Go through each line of the records below and count those with the word "format"; give only the total.

════════

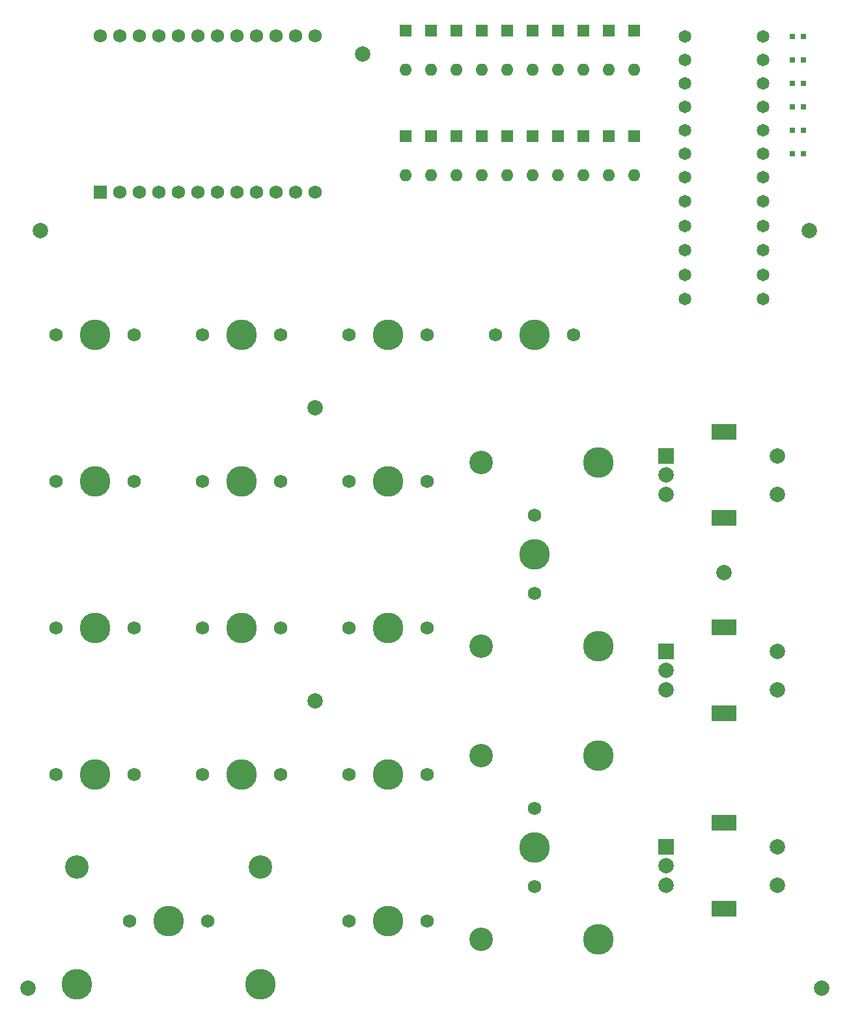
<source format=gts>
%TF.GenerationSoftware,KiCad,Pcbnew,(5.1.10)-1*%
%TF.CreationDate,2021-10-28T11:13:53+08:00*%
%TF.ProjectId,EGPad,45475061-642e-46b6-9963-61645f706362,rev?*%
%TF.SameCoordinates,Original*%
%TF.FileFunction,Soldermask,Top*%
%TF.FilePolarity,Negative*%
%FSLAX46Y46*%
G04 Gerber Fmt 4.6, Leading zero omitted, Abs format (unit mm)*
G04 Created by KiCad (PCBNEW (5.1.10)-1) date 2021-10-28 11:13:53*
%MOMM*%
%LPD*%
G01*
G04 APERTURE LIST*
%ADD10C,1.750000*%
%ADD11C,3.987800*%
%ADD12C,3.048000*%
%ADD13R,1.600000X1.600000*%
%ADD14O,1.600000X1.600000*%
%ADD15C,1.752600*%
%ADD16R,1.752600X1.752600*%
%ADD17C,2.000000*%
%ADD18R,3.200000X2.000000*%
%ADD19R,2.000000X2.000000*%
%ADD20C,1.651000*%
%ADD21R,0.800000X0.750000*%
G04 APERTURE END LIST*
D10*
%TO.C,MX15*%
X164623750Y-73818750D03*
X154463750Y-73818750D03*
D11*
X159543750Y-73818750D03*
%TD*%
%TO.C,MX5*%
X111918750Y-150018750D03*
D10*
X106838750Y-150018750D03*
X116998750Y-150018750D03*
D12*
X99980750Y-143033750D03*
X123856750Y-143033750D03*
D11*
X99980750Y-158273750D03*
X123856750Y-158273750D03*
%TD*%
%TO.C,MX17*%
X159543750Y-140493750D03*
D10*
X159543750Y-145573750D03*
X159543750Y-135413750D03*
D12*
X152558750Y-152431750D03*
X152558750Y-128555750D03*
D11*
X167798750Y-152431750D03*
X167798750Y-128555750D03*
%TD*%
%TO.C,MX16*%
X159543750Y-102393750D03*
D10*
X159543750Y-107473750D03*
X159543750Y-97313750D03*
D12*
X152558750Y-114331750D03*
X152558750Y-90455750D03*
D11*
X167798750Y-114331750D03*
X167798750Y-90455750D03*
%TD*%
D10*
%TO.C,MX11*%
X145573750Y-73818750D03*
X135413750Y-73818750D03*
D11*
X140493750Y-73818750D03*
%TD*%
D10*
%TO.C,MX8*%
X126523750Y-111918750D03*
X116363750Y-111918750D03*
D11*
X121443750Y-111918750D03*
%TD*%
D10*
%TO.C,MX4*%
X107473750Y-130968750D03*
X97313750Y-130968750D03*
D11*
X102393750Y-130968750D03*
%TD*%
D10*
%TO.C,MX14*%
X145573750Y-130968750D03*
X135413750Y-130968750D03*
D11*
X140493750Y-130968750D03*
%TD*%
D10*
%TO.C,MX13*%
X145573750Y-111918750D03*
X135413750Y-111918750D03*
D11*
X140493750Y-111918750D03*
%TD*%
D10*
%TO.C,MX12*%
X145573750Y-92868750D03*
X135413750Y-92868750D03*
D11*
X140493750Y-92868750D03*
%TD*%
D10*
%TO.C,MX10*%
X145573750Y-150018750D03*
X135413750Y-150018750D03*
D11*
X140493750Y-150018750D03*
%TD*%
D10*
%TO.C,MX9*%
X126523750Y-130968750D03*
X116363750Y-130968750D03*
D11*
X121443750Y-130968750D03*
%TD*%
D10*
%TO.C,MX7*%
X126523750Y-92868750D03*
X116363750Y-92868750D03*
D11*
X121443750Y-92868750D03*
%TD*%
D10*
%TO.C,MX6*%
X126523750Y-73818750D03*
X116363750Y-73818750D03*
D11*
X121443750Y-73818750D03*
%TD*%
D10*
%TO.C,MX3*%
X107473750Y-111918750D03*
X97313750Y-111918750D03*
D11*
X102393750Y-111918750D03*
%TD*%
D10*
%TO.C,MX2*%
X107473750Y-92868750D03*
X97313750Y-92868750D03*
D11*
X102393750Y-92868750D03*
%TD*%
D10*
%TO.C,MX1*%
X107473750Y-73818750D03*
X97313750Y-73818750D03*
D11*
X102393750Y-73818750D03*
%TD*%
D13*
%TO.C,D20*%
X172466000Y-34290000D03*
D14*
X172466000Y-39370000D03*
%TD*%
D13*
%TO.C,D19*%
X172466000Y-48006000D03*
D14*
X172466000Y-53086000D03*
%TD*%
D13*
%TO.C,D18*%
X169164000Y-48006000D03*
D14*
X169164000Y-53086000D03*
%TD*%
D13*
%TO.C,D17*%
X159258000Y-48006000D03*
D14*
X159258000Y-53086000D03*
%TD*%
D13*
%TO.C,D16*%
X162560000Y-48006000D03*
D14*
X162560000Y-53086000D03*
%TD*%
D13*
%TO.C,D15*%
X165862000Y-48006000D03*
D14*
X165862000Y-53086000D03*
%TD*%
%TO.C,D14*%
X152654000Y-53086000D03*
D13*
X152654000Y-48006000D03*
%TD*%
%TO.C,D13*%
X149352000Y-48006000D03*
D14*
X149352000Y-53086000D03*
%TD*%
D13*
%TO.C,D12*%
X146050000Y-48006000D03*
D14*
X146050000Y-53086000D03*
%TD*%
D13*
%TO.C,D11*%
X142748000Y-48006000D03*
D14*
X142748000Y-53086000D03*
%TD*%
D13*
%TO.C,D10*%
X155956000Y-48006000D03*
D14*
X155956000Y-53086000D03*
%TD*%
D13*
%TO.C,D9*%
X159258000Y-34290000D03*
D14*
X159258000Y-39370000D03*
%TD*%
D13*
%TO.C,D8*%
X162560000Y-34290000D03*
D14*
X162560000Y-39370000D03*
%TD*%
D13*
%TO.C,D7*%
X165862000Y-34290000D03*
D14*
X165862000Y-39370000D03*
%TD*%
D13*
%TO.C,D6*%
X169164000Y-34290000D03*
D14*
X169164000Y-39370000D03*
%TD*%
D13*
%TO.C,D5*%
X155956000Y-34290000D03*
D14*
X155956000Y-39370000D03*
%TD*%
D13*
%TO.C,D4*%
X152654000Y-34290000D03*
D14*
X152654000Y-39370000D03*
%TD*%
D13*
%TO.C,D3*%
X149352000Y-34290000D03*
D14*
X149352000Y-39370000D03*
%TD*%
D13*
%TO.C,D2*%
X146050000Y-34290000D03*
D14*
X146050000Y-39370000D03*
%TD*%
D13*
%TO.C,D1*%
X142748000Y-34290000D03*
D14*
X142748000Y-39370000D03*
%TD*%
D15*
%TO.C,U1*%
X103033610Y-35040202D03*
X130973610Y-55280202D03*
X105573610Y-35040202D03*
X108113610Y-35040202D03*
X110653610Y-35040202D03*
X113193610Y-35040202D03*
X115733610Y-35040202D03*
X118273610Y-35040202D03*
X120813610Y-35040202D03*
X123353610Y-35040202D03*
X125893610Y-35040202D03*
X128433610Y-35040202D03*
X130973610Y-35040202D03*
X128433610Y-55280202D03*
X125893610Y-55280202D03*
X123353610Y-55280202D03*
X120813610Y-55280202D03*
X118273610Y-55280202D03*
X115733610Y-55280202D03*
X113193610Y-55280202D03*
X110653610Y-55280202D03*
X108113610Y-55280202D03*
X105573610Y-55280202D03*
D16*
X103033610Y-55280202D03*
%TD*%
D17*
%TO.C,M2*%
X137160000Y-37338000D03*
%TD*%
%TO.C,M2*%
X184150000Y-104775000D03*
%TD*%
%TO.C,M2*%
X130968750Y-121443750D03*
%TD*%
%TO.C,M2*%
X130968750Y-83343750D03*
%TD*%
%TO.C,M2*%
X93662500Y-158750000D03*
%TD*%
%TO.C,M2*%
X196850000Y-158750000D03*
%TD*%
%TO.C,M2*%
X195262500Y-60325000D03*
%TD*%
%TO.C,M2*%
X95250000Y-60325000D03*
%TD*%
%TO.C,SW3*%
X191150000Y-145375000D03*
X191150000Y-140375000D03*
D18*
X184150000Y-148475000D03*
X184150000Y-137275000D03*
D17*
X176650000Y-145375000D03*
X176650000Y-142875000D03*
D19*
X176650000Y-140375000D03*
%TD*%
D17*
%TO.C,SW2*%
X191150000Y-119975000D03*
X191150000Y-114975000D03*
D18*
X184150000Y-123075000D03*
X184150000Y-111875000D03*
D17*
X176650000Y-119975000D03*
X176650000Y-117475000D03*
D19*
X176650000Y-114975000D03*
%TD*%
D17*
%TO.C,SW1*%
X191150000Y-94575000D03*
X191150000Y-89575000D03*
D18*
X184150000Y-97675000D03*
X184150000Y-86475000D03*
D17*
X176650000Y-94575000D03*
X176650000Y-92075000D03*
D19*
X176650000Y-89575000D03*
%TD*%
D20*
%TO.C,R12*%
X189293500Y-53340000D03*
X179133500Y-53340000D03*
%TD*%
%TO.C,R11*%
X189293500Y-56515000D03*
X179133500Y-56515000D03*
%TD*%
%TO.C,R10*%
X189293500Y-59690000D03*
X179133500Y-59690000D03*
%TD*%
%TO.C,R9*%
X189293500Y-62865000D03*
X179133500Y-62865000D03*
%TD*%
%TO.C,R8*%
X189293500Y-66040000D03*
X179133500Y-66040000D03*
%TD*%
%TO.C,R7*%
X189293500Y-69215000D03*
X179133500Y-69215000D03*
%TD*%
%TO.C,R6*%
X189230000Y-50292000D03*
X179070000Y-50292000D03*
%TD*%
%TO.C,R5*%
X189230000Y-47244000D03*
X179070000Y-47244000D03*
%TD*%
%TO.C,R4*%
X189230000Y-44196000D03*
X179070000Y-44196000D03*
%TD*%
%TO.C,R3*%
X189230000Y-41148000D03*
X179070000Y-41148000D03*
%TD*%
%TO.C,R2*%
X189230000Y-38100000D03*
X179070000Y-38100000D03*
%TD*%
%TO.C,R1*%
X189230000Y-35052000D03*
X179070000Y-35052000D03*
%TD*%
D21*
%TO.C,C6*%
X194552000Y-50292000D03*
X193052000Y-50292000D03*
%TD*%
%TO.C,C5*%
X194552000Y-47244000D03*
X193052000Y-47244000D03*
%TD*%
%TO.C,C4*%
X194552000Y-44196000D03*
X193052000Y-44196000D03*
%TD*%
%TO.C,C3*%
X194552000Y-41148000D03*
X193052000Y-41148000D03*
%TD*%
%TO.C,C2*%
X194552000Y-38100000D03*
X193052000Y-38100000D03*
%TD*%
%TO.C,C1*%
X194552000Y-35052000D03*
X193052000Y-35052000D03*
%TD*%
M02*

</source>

════════

§ **YOUR RESPONSE**
2